Project description:The last few years have seen important progress in demonstrating the efficacy of oral pre-exposure prophylaxis, vaginal microbicides, and treatment as prevention as effective strategies for reducing the risk of acquiring or transmitting HIV infection. There has also been significant progress in the development of rectal microbicides.

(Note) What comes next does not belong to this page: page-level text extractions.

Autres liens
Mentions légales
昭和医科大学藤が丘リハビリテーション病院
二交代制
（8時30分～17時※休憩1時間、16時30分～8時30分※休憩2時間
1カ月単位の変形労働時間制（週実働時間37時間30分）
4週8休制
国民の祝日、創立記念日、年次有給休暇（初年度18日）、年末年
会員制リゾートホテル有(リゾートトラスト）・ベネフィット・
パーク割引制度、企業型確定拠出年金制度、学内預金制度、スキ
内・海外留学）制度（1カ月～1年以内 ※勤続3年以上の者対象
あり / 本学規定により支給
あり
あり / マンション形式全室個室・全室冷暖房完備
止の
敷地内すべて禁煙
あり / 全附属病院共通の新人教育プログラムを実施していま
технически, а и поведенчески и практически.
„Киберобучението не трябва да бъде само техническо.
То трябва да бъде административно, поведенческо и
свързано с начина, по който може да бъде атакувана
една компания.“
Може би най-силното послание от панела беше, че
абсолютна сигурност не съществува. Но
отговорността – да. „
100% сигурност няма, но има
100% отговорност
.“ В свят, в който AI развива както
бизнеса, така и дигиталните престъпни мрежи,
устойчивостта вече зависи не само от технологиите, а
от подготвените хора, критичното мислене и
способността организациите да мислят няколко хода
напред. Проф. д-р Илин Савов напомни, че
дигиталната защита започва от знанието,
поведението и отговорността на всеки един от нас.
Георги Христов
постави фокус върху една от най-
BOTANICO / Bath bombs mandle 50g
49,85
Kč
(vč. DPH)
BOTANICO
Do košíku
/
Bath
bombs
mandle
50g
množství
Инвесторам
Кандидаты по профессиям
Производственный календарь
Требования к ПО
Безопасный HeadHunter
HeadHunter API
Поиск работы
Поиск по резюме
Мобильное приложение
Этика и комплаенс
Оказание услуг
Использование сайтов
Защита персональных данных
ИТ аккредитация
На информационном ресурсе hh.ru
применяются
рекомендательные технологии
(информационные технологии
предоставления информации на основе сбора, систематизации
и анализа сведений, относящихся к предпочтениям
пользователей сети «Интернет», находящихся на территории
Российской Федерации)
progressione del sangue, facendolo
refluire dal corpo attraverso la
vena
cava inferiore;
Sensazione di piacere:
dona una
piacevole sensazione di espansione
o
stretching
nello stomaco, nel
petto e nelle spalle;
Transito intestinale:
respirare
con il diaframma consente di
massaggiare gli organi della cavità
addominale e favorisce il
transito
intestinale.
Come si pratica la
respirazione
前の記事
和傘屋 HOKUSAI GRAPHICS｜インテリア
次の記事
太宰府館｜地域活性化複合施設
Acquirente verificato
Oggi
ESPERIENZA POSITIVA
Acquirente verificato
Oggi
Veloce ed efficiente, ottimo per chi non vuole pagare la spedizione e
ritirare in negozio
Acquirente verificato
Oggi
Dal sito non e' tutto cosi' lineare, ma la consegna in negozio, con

Preclinical non-human primate studies have demonstrated that antiretroviral microbicides can provide significant protection from rectal challenge with SIV or SHIV. Recent Phase 1 rectal microbicide studies have characterized the safety, acceptability, compartmental pharmacokinetics (PK), and pharmacodynamics (PD) of both UC781 and tenofovir gels. The tenofovir gel formulation used in vaginal studies was not well tolerated in the rectum and newer rectal-specific formulations have been developed and evaluated in Phase 1 studies. The PK/PD data generated in these Phase 1 studies may reduce the risk of advancing ineffective candidate rectal microbicides into late stage development. Tenofovir gel is currently poised to move into Phase 2 evaluation and it is possible that a Phase 2B/3 effectiveness study with this product could be initiated in the next 2-3 years.